I had a couple online lessons during the weekend as well as one face-to-face.
The online lessons went amazingly well except for when my stupid, stupid Comcast connection died and didn’t come back for 10 minutes. I would even venture to say it worked out better than the real-life meeting because the place we had arranged to meet had already closed. (What kind of large coffee chain closes at 7pm??)
We have the technology
Here’s the technology I used to set this up, in case anybody is curious.
Skype with webcam: Of course you need some kind of chat program. One person suggested MSN Live Messenger, which I will try out but Skype with video works amazingly well. It’s almost as good as talking face-to-face!
Drupal: I use Drupal to manage my lessons, conversation notes, and any other content related to the lessons. If you’re not familiar with Content Management Systems (CMS), it’s a generic platform to manage content in different formats whether it’s a blog, online book, forum, etc. This was used to setup the main lesson site.
Google Calendar: I added a new calendar on my Gmail account to manage my lesson calendar. You can embed the calendar for others to share and sync as I have done in this page.
Yuuguu: I researched around for screen sharing apps and this was the first one I tried. It was very simple to use and works great so I’ve stuck with it. At least, it seems to work great for me since I’m the one sharing the screen. I don’t know how slow it is on the other end but so far, there seems to be little trouble following along. I can run Google searches and show how to find interesting information pertaining to your interests in Japanese.
I have screen sharing on my laptop and I converse on Skype through my desktop. I have the laptop on the side for demonstration mostly because my desktop monitor resolution is far too large for sharing.
Lang-8: I setup a separate account on Lang-8 exclusively to correct my student’s writing. I ask them to setup their own account and add me as a friend. This way, I can easily correct their writing and also allows them to find additional friends and input from the awesome Lang-8 community.
Google Checkout: I haven’t tried this out yet but it allows sending out email invoices so you don’t even need a website with a shopping cart. You can however easily embed one in your website if you so choose. I plan to send emails out at the end of every month for lessons already done to save myself the trouble of tracking amount purchased, amount remaining, and all that junk. The transaction fee is 2% and $0.20. Not bad at all!

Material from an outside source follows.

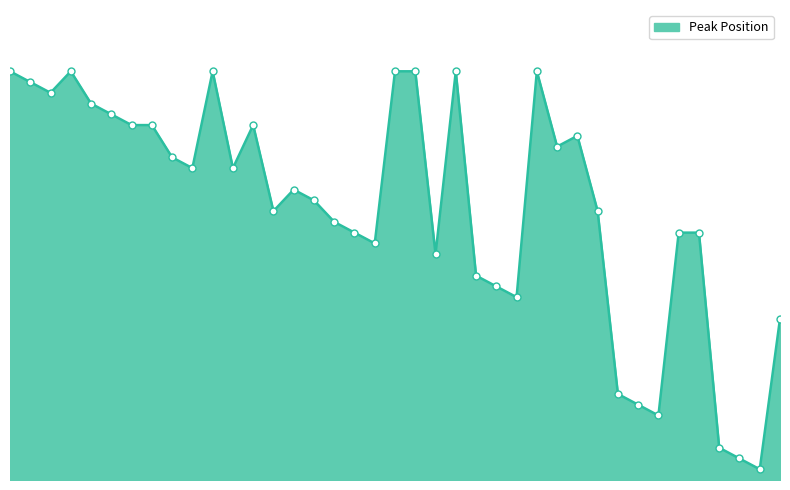

Rank the categories by value from highest to lowest.

1, 4, 11, 20, 21, 23, 27, 2, 3, 5, 6, 7, 8, 13, 29, 28, 9, 10, 12, 15, 16, 14, 30, 17, 18, 34, 35, 19, 22, 24, 25, 26, 39, 31, 32, 33, 36, 37, 38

Drupal is great if you already pay for a domain name and have a provider with PHP and database support. But you could probably do most of what you need with a free blog from blogger. So really, there is no overhead cost at all except for your internet connection which I assume you already have since you’re reading this.

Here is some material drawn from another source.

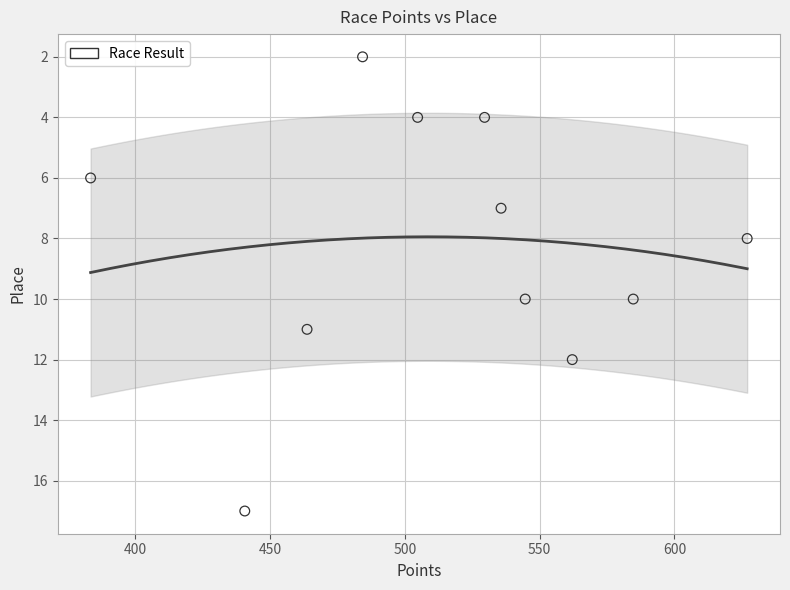

What is the average Y value?

8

My setup probably isn’t going to work for most people. If you need help finding students or don’t want to bother with managing billing and payment, you’ll probably just want to pay the 15% and go with eduFire. But I doubt their flash app can beat having screen sharing where you can show the student whatever you want, whether it’s the lesson, searching for their favorite author’s works in Japanese on Amazon.co.jp or showing them show to use wwwjdic to find example sentences of something they just learned during the course of the conversation. You can even give them control briefly so they can have their hand at it.
Update: I’ve been checking out some videos and it does look like eduFire has screen sharing as well so it’s actually a really impressive little app they’ve developed.
Update 2: Actually, the app I think is from Adobe so it’s a nice big app that they’ve licensed or bought.